» WHAT NEEDS TO BE DONE
Copy out exactly the lines below that run from the one holding "INTELLECTUAL PROPERTY IN NEW ZEALAND" to the one holding "The applicant must", keeping both of those lines and no others.

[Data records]
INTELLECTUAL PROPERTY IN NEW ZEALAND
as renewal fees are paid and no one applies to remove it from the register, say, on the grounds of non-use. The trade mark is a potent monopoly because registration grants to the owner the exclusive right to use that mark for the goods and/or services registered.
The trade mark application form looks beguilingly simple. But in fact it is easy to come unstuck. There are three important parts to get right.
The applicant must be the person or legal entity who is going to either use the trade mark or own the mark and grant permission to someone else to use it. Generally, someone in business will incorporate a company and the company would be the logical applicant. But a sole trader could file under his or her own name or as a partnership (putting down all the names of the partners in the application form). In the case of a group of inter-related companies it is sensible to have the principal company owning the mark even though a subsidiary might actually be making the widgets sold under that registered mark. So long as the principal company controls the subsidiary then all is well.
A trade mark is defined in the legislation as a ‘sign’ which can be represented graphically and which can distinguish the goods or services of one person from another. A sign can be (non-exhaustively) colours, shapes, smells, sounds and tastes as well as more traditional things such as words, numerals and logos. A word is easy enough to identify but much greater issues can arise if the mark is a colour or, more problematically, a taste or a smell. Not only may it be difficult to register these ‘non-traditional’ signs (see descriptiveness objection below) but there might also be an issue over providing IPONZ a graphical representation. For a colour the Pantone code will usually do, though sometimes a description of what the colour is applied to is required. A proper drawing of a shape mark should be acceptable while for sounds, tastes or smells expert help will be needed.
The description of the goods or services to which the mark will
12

* * *

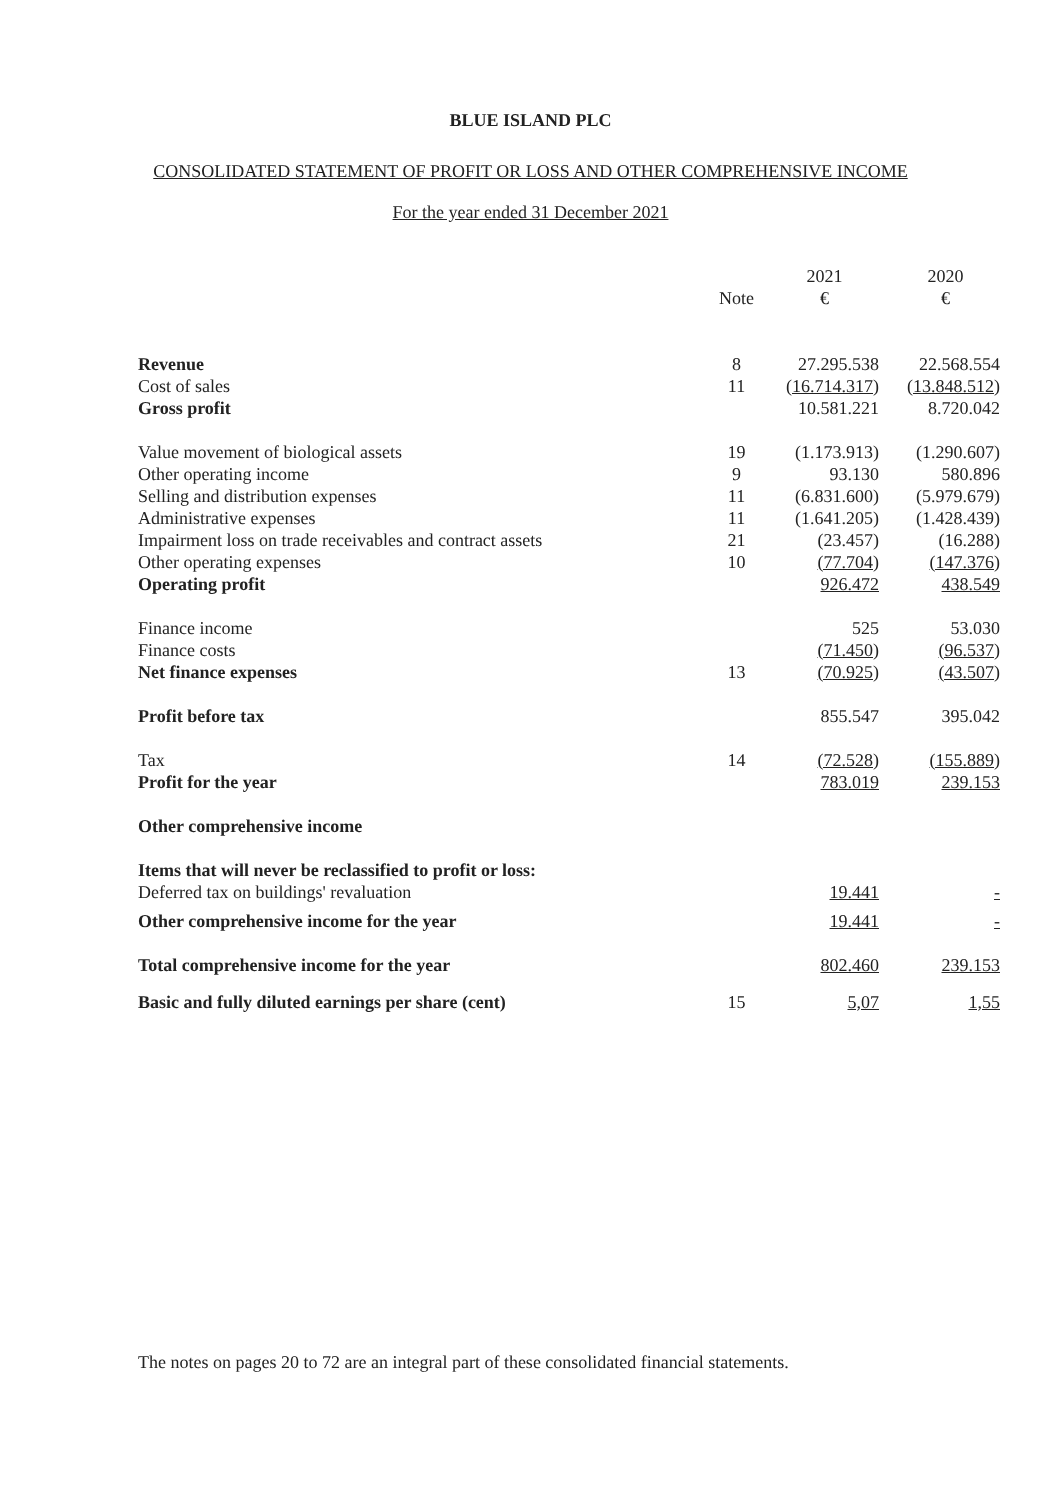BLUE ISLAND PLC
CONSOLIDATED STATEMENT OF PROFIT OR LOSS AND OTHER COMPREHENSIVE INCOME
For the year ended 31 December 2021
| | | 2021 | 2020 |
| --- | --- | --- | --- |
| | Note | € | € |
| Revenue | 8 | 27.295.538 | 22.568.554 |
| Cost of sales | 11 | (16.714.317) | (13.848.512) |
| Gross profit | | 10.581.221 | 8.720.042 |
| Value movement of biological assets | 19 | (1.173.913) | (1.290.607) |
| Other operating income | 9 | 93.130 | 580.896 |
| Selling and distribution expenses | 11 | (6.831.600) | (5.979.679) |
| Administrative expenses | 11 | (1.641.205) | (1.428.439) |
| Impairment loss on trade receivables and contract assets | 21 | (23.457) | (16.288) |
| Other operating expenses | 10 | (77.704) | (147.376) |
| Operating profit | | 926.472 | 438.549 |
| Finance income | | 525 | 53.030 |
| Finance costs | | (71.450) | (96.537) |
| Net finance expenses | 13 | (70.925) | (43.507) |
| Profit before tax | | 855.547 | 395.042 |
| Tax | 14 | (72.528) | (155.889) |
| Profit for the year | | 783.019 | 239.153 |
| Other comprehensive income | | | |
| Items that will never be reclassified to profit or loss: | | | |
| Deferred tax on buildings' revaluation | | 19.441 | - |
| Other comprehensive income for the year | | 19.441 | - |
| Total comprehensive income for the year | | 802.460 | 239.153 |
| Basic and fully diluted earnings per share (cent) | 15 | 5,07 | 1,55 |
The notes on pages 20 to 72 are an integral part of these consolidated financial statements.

==

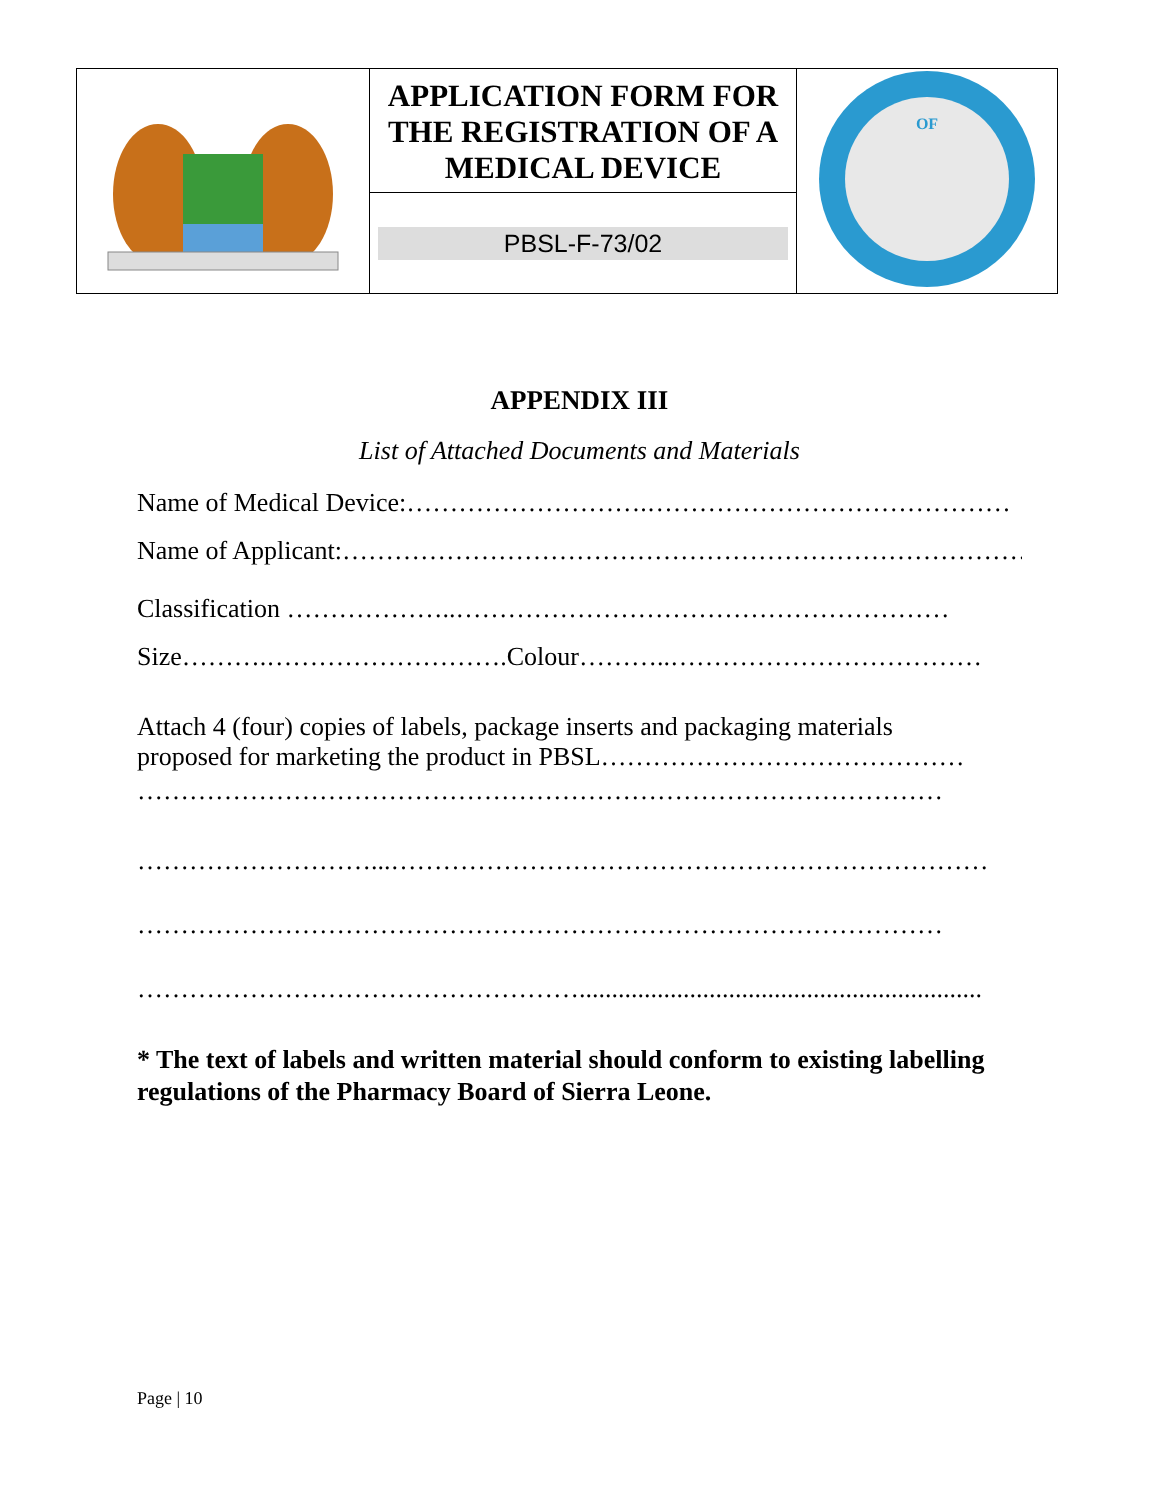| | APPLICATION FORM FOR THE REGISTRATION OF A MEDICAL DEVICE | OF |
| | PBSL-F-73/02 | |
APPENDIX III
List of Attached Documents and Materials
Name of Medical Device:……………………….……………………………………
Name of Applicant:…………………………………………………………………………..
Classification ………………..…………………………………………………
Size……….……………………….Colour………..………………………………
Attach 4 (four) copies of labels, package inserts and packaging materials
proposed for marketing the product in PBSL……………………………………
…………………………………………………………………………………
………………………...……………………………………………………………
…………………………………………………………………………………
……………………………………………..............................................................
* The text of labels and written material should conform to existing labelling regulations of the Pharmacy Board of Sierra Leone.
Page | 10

» EXERCISE SOLUTION
INTELLECTUAL PROPERTY IN NEW ZEALAND
as renewal fees are paid and no one applies to remove it from the register, say, on the grounds of non-use. The trade mark is a potent monopoly because registration grants to the owner the exclusive right to use that mark for the goods and/or services registered.
The trade mark application form looks beguilingly simple. But in fact it is easy to come unstuck. There are three important parts to get right.
The applicant must be the person or legal entity who is going to either use the trade mark or own the mark and grant permission to someone else to use it. Generally, someone in business will incorporate a company and the company would be the logical applicant. But a sole trader could file under his or her own name or as a partnership (putting down all the names of the partners in the application form). In the case of a group of inter-related companies it is sensible to have the principal company owning the mark even though a subsidiary might actually be making the widgets sold under that registered mark. So long as the principal company controls the subsidiary then all is well.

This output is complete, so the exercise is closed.